Nita took a hasty glance over the parapet, and then, descending the steps, made her way to the bungalow, which it had been decided had better be used for the wounded, as it was a bullet-proof building, although less well ventilated and comfortable than the hospital would have been. She set to work to light the lanterns ranged along the wall, to get out bandages, and to prepare for the reception of the wounded. Two of the men had been told off to assist her, and these were already there when she arrived. It was not long before the first patient was brought in. He had been severely wounded in the head while firing over the parapet. Nita shuddered, but, putting on a thick white canvas apron which she had made on the previous day, began her work. The surgeon had unfortunately gone with the expedition, and she felt that the responsibility was a heavy one. She knew a little of bandaging, having been present when the doctor had given some lectures to the officers on the subject, but this was a case altogether beyond her. She could only bathe the man's head and then put a loose bandage round it. She gave him a drink of water and then sat suddenly down on the next bed, faint and sick. She held out her hand to one of the men for a glass of water, drank it up, and then with a great effort got on to her feet again, and waited for the next patient.

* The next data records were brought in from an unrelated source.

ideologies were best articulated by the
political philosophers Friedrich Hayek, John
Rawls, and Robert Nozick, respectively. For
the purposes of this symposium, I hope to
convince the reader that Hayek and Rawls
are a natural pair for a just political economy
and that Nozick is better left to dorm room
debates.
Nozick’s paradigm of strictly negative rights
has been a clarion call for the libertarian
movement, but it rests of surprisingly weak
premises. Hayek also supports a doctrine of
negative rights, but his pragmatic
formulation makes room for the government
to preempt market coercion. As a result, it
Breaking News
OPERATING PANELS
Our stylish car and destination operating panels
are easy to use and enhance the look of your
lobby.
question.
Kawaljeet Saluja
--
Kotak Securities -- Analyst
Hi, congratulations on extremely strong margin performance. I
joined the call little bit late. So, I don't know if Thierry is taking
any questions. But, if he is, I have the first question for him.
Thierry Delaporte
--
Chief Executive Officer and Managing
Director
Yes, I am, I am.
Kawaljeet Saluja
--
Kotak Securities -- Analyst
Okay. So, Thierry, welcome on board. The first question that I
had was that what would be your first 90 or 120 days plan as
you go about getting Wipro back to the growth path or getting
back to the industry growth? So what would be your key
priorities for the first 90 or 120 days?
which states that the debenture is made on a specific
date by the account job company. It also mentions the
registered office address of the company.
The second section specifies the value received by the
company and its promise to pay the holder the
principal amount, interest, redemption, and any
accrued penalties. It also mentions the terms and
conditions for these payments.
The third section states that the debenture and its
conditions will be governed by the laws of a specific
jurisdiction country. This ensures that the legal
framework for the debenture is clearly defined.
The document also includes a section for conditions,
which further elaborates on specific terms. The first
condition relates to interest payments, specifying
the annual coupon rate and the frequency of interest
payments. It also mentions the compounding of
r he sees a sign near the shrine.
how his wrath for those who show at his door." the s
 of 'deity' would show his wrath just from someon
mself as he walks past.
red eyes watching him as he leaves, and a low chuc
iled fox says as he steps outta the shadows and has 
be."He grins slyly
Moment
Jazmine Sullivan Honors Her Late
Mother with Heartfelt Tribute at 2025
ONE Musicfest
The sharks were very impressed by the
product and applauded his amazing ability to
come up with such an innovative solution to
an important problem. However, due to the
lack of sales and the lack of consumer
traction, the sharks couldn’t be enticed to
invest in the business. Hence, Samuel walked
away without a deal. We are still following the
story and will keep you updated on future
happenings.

Five or six more men were brought in during the night. All had been hit either in the head or shoulder; some of them, however, were only gashed in the cheek, and these, as soon as their wounds were bandaged, took up their rifles and went off again to the wall. So the night passed; the fire had slackened a good deal, and it was evident that the Afridis had abandoned the idea of taking the fort by assault. Although it was two o'clock when the attack had begun, the night seemed endless to Nita, and she was grateful indeed when the first tinge of daylight appeared in the east. Presently Carter arrived. "You have done well indeed, Miss Ackworth," he said, "and have been far more useful than you could have been on the wall. It required a deal of nerve to carry out your work, and your looks show what a strain it has been. I beg that you will go and lie down for a time. Half the men have come down from the wall, and a good many of them are adepts in the art of bandaging wounds, having been enlisted among fighting tribes. Your bandaging has been really effective, but these men will make a neater job of it."

"SHE SUDDENLY SAT DOWN ON THE NEXT BED, FAINT AND SICK"

"How are things going on?" she asked.

"Very well. They have fallen back now to the mosque and village, and no doubt will spend the morning in consultation."